I think it is time to give it a different name and give the Queen names a rest. In fact they could paint it 4 shades of green and call it Caronia!


----------



## Samsette

How about Camelia?


----------



## alan.gamblin

Or Camillia? Love it. 

Alan G


----------



## Stephen J. Card

Will probably go for Queen Anne. Quick and easy and don't forget, Cunard is not a British company, it is Miami corporation and they will do whatever they 'think' is what good for business and nothing else! Princess Royal will the job and Carnival gives them a chance to parade Royalty around once more. 

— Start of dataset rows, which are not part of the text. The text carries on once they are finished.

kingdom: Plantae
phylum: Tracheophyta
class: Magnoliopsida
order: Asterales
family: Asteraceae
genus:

As far as a new ship...what, 3,000 pax? Better call her Cunard's new STEERAGE CLASS!

All of the work done over the years to keep Cunard a bit of a class is being thrown away. Another cattle ship!

Stephen

Stephen


----------



## Engine Serang

SJC I think you are in danger of loosing it.


----------



## Dickyboy

I think it should be called "Cruise Ship No24" Or whatever the current number of ships they own is.


----------



## Stephen J. Card

Engine Serang said:


> SJC I think you are in danger of loosing it.


 

Just a quiet rant! 


3000 passengers does not equal 'quality'... as far as cruising.

Reminds me of BI's RAJULA!


Stephen


----------



## Nogginthenog

I’m afraid that most cruiseships and their passengers remind me of Torremollinos on Sea. No style or class from either nowadays and we get 180 a year visiting us.


----------



## Dave McGouldrick

When Carnival took over the Cunard brand, I sailed with a Cunard sparks for his familiarization. His comment was ' Cunard have bankrupted better companies than Carnival'.
Looks like Carnival's 'downgrading' of Cunard has kept the name alive.


----------



## Peregrine

Dave McGouldrick said:


> When Carnival took over the Cunard brand, I sailed with a Cunard sparks for his familiarization. His comment was ' Cunard have bankrupted better companies than Carnival'.
> Looks like Carnival's 'downgrading' of Cunard has kept the name alive.


That is so true! I wish Cunard would come back loud and proud!


----------